● **Problem requirements**:
Reproduce the data below, switching every instance of "Spare parts" to "Replacement parts" and leaving all other text unchanged.

● **Provided records**:
+---+

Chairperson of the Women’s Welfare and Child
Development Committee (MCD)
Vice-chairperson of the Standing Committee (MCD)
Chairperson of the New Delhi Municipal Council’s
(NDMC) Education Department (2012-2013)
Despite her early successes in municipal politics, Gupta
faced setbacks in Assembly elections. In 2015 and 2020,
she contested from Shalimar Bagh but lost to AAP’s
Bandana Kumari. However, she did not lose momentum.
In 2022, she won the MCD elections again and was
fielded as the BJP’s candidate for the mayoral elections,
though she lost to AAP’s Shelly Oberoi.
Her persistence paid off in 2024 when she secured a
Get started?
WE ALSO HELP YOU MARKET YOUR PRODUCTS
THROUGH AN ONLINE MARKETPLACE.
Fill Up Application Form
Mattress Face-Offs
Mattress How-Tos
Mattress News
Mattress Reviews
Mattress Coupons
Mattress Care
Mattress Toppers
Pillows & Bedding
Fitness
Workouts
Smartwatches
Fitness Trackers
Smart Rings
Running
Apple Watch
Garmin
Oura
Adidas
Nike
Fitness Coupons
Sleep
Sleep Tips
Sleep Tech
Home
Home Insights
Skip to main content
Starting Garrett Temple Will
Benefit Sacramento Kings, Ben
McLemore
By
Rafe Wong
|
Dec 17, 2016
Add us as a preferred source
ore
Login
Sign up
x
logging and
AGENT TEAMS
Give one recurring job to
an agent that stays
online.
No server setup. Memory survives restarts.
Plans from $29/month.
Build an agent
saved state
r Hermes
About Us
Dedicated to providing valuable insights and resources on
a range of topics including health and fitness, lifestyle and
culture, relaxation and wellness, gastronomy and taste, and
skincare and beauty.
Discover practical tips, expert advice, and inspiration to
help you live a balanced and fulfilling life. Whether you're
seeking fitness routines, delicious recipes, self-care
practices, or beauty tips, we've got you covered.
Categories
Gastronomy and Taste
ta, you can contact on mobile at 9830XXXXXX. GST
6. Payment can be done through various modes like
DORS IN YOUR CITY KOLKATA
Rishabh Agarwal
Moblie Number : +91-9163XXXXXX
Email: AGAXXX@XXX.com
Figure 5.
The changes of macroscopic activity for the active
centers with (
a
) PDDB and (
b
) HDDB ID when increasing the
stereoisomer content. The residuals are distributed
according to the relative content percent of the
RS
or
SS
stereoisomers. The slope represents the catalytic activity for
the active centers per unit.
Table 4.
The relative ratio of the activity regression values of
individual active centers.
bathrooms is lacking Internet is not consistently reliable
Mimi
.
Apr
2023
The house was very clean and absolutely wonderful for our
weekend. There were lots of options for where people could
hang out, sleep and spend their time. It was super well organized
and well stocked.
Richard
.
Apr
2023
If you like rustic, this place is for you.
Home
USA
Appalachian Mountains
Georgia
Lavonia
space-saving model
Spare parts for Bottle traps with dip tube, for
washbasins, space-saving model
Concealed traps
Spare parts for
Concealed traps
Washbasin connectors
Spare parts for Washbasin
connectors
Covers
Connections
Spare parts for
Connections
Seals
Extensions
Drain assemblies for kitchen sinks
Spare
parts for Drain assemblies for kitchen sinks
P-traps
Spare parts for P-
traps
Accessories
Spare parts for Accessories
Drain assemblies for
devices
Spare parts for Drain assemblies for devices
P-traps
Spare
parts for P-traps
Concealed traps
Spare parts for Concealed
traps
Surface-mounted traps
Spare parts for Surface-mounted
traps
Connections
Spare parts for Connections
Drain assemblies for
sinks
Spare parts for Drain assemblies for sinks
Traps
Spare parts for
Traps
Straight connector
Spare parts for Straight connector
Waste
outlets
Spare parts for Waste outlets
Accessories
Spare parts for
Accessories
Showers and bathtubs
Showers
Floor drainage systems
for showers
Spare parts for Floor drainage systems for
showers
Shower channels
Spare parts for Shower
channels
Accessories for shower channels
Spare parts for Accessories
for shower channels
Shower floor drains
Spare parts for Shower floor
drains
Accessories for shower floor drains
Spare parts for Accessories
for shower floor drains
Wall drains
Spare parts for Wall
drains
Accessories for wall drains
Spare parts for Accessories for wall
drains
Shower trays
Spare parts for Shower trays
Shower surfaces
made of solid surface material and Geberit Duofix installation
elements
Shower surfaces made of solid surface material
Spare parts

+---+

● **Exercise output**:
Chairperson of the Women’s Welfare and Child
Development Committee (MCD)
Vice-chairperson of the Standing Committee (MCD)
Chairperson of the New Delhi Municipal Council’s
(NDMC) Education Department (2012-2013)
Despite her early successes in municipal politics, Gupta
faced setbacks in Assembly elections. In 2015 and 2020,
she contested from Shalimar Bagh but lost to AAP’s
Bandana Kumari. However, she did not lose momentum.
In 2022, she won the MCD elections again and was
fielded as the BJP’s candidate for the mayoral elections,
though she lost to AAP’s Shelly Oberoi.
Her persistence paid off in 2024 when she secured a
Get started?
WE ALSO HELP YOU MARKET YOUR PRODUCTS
THROUGH AN ONLINE MARKETPLACE.
Fill Up Application Form
Mattress Face-Offs
Mattress How-Tos
Mattress News
Mattress Reviews
Mattress Coupons
Mattress Care
Mattress Toppers
Pillows & Bedding
Fitness
Workouts
Smartwatches
Fitness Trackers
Smart Rings
Running
Apple Watch
Garmin
Oura
Adidas
Nike
Fitness Coupons
Sleep
Sleep Tips
Sleep Tech
Home
Home Insights
Skip to main content
Starting Garrett Temple Will
Benefit Sacramento Kings, Ben
McLemore
By
Rafe Wong
|
Dec 17, 2016
Add us as a preferred source
ore
Login
Sign up
x
logging and
AGENT TEAMS
Give one recurring job to
an agent that stays
online.
No server setup. Memory survives restarts.
Plans from $29/month.
Build an agent
saved state
r Hermes
About Us
Dedicated to providing valuable insights and resources on
a range of topics including health and fitness, lifestyle and
culture, relaxation and wellness, gastronomy and taste, and
skincare and beauty.
Discover practical tips, expert advice, and inspiration to
help you live a balanced and fulfilling life. Whether you're
seeking fitness routines, delicious recipes, self-care
practices, or beauty tips, we've got you covered.
Categories
Gastronomy and Taste
ta, you can contact on mobile at 9830XXXXXX. GST
6. Payment can be done through various modes like
DORS IN YOUR CITY KOLKATA
Rishabh Agarwal
Moblie Number : +91-9163XXXXXX
Email: AGAXXX@XXX.com
Figure 5.
The changes of macroscopic activity for the active
centers with (
a
) PDDB and (
b
) HDDB ID when increasing the
stereoisomer content. The residuals are distributed
according to the relative content percent of the
RS
or
SS
stereoisomers. The slope represents the catalytic activity for
the active centers per unit.
Table 4.
The relative ratio of the activity regression values of
individual active centers.
bathrooms is lacking Internet is not consistently reliable
Mimi
.
Apr
2023
The house was very clean and absolutely wonderful for our
weekend. There were lots of options for where people could
hang out, sleep and spend their time. It was super well organized
and well stocked.
Richard
.
Apr
2023
If you like rustic, this place is for you.
Home
USA
Appalachian Mountains
Georgia
Lavonia
space-saving model
Replacement parts for Bottle traps with dip tube, for
washbasins, space-saving model
Concealed traps
Replacement parts for
Concealed traps
Washbasin connectors
Replacement parts for Washbasin
connectors
Covers
Connections
Replacement parts for
Connections
Seals
Extensions
Drain assemblies for kitchen sinks
Spare
parts for Drain assemblies for kitchen sinks
P-traps
Replacement parts for P-
traps
Accessories
Replacement parts for Accessories
Drain assemblies for
devices
Replacement parts for Drain assemblies for devices
P-traps
Spare
parts for P-traps
Concealed traps
Replacement parts for Concealed
traps
Surface-mounted traps
Replacement parts for Surface-mounted
traps
Connections
Replacement parts for Connections
Drain assemblies for
sinks
Replacement parts for Drain assemblies for sinks
Traps
Replacement parts for
Traps
Straight connector
Replacement parts for Straight connector
Waste
outlets
Replacement parts for Waste outlets
Accessories
Replacement parts for
Accessories
Showers and bathtubs
Showers
Floor drainage systems
for showers
Replacement parts for Floor drainage systems for
showers
Shower channels
Replacement parts for Shower
channels
Accessories for shower channels
Replacement parts for Accessories
for shower channels
Shower floor drains
Replacement parts for Shower floor
drains
Accessories for shower floor drains
Replacement parts for Accessories
for shower floor drains
Wall drains
Replacement parts for Wall
drains
Accessories for wall drains
Replacement parts for Accessories for wall
drains
Shower trays
Replacement parts for Shower trays
Shower surfaces
made of solid surface material and Geberit Duofix installation
elements
Shower surfaces made of solid surface material
Replacement parts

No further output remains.